VII

Il avait l'air serein et satisfait, mais se montrait peu loquace et préférait interroger son hôte sur leurs amis communs, sur la campagne d'Allemagne, sur l'empereur Charles ; à la fin du repas, il exprima le désir de se rendre à Rome afin de voir le nouveau Souverain Pontife.

De nouveau, il offrit du vin de Chiraz à Valéria ; la jeune femme refusa et l'entendit murmurer à part lui : « Oui, maintenant, cela n'est plus utile. »

De retour dans la chambre à coucher, Fabius s'endormit presque immédiatement à côté de son épouse. En se réveillant une heure plus tard, il s'aperçut qu'elle n'était plus là. Il se leva promptement, mais à ce moment précis, Valéria rentra dans la pièce, venant du jardin, en chemise de nuit.

La lune brillait, claire et haute, allumant les fines gouttelettes d'eau qu'une bruine récente avait semées, à son passage, sur les branches des arbres et dans l'herbe de la pelouse.

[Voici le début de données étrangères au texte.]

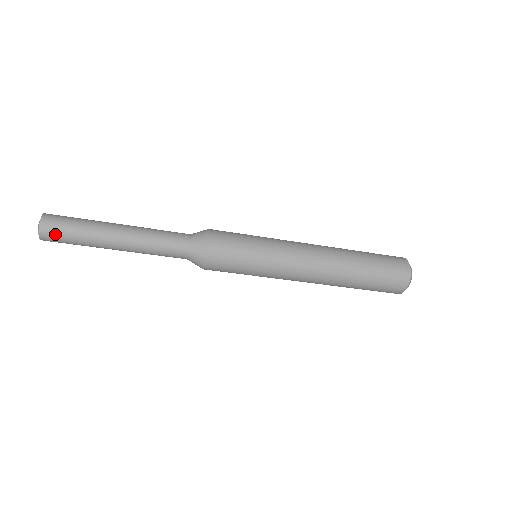
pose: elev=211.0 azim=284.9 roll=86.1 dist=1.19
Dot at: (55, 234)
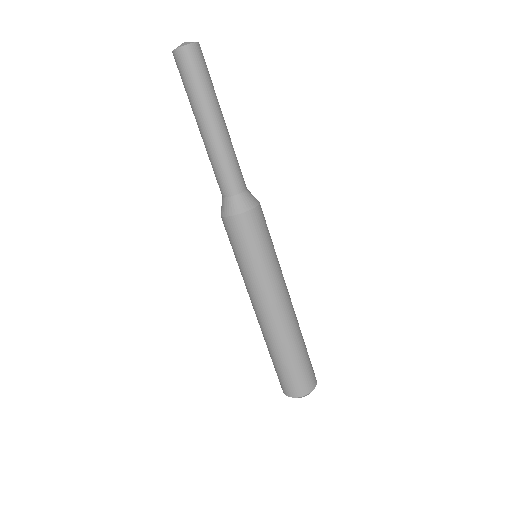
Dot at: (185, 64)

Valéria s'approcha du lit, les yeux fermés, avec une expression de frayeur secrète sur ses traits immobiles, tâta le drap de ses mains tendues en avant et se recoucha rapidement, sans mot dire. Fabius lui posa une question, mais elle ne répondit pas, ayant l'air de dormir. Il passa la main dans ses cheveux et sur ses vêtements : ils étaient couverts de gouttelettes de pluie ; quelques grains de sable avaient adhéré à ses pieds nus. Alors, il bondit et se précipita dans le parc, par la porte entrouverte.

Un clair de lune aveuglant, intense et cruel, baignait tous les objets. Le jeune homme, se penchant, discerna sur le sable de l'allée les traces des pieds d'un couple qui avait passé par là ; l'une des deux personnes était nu-pieds. La piste conduisait à un kiosque de jasmins, situé de l'autre côté, entre la villa et le pavillon. Il s'arrêta, perplexe, et tout à coup la mélodie de la veille résonna dans l'air nocturne !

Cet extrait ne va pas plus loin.